Exercise tasks -
1 – Write out the passage of the external group-by notes starting at "This project is" and ending at "to temp files.".
2 – Answer these questions using the external group-by notes:
(a) What three things does FileIterator.java do with records in a file?
(b) How many total input records are reported in the external data processing test?
(c) What does GroupByReduce.java return after writing the final result to a temp file?
3 – List every file name ending in ".java" that appears in the external group-by notes.

This project is developed with Eclipse.
GroupByMap.java
: process the input. If all the input data can be processed in memory,
it will return the result directly. Otherwise, it will save partial results to temp files.
GroupByReduce.java
: Similar to Reduce in MapReduce, it will process partial results in
temp files, and output the final result to a temp file. Then, a FileIterator is returned.
FileIterator.java
: Iterate records in a file, parse them, and return them in the required format.
ExternalGroupBy.java
: The main class to process input data. Two parameters are required:
chunkSize
: specify the number of records that can be processed in memeoryreduceSum
: specify the number of GroupByReduce threads that can be run in parallel.
Overall test:
javac ExternalGroupByTest.java
java ExternalGroupByTest
Overall test output:
Testing in-memory data processing:
Alice [value 6, value 7, value 8]
Bob [value 9, value 10, value 11, value 12]
Charlie [value 1, value 2, value 3, value 4, value 5]
David [value 13, value 14, value 15, value 16, value 17, value 18]
Testing external data processing:
Total input records: 24360
Output file: /var/folders/3y/0fbxjxf914q4dt23_zttp07cgr1sgp/T/2789571709755756762.txt
Total records: 145
Total data points in output: 24360
FileIterator test:
javac FileIteratorTest.java
java FileIteratorTest

Data supplied -
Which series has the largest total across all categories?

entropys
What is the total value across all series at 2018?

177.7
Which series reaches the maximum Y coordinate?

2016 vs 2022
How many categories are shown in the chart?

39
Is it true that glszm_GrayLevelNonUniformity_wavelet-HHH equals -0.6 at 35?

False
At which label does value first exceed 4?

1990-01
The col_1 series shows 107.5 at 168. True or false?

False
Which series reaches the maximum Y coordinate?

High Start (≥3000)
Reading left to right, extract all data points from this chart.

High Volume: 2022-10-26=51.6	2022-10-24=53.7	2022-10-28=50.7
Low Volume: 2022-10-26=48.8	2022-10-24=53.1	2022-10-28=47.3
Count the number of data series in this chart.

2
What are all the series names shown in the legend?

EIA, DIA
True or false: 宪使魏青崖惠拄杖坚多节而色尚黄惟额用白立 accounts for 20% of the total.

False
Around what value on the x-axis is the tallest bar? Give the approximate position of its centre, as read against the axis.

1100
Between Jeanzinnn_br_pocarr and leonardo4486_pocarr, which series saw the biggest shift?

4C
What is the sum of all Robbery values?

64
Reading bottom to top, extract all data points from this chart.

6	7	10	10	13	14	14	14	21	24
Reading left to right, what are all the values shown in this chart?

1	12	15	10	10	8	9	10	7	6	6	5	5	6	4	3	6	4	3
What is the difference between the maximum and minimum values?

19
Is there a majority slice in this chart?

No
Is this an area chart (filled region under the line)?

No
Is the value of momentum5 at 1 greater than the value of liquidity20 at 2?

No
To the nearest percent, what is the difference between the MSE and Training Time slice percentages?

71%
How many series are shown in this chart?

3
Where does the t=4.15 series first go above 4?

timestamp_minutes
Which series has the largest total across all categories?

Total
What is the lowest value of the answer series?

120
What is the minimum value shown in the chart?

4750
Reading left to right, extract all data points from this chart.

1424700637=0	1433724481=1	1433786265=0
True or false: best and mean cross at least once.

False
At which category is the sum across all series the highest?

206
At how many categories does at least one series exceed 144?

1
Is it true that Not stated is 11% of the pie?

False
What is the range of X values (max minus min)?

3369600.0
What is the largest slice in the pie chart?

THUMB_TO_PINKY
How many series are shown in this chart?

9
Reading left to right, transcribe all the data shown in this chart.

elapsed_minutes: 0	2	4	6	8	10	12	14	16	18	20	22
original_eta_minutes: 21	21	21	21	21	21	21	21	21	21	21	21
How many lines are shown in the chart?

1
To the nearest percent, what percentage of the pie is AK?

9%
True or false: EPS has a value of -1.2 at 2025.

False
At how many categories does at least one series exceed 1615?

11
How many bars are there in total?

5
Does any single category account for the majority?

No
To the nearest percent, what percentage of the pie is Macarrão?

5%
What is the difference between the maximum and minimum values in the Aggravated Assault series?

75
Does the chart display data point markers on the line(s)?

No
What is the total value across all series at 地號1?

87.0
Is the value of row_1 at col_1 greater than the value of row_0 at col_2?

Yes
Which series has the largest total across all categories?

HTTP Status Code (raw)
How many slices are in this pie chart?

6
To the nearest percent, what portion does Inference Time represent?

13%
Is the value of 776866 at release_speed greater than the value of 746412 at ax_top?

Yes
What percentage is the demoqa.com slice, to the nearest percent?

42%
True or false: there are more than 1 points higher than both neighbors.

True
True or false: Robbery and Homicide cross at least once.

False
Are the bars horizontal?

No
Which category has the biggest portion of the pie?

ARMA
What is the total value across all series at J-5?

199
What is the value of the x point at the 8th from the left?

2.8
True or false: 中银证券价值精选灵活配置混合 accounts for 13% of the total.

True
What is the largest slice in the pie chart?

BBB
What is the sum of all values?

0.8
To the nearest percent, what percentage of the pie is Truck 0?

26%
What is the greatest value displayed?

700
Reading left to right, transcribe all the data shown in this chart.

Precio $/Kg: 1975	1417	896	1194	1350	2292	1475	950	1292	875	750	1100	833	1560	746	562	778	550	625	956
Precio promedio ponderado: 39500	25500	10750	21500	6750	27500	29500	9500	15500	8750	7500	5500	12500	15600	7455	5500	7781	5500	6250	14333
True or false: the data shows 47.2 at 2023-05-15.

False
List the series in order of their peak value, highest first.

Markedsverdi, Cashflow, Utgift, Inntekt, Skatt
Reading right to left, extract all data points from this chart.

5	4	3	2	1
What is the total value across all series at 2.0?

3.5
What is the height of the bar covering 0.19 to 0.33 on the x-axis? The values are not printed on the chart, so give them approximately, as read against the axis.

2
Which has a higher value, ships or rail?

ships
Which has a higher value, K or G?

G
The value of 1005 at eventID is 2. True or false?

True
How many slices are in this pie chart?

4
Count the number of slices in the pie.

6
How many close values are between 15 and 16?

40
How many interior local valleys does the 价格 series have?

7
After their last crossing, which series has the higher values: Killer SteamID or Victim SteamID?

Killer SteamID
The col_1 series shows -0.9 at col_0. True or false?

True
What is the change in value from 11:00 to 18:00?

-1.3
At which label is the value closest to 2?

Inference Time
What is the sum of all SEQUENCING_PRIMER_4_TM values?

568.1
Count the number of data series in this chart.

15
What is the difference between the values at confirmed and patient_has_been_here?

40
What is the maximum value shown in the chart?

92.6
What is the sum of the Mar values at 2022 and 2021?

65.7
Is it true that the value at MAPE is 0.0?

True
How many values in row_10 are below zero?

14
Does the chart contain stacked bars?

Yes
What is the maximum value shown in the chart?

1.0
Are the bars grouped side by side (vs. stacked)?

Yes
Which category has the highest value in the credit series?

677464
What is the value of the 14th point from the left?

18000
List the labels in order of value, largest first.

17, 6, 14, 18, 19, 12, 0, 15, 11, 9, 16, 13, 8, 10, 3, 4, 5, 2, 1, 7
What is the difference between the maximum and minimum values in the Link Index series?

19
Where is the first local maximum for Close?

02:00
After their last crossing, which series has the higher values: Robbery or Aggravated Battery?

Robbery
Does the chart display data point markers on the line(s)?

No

List of answers -
1 –
This project is developed with Eclipse.
GroupByMap.java
: process the input. If all the input data can be processed in memory,
it will return the result directly. Otherwise, it will save partial results to temp files.

2 –
(a) It iterates them, parses them, and returns them in the required format.
(b) 24360
(c) A FileIterator

3 –
GroupByMap.java
GroupByReduce.java
FileIterator.java
ExternalGroupBy.java
ExternalGroupByTest.java
FileIteratorTest.java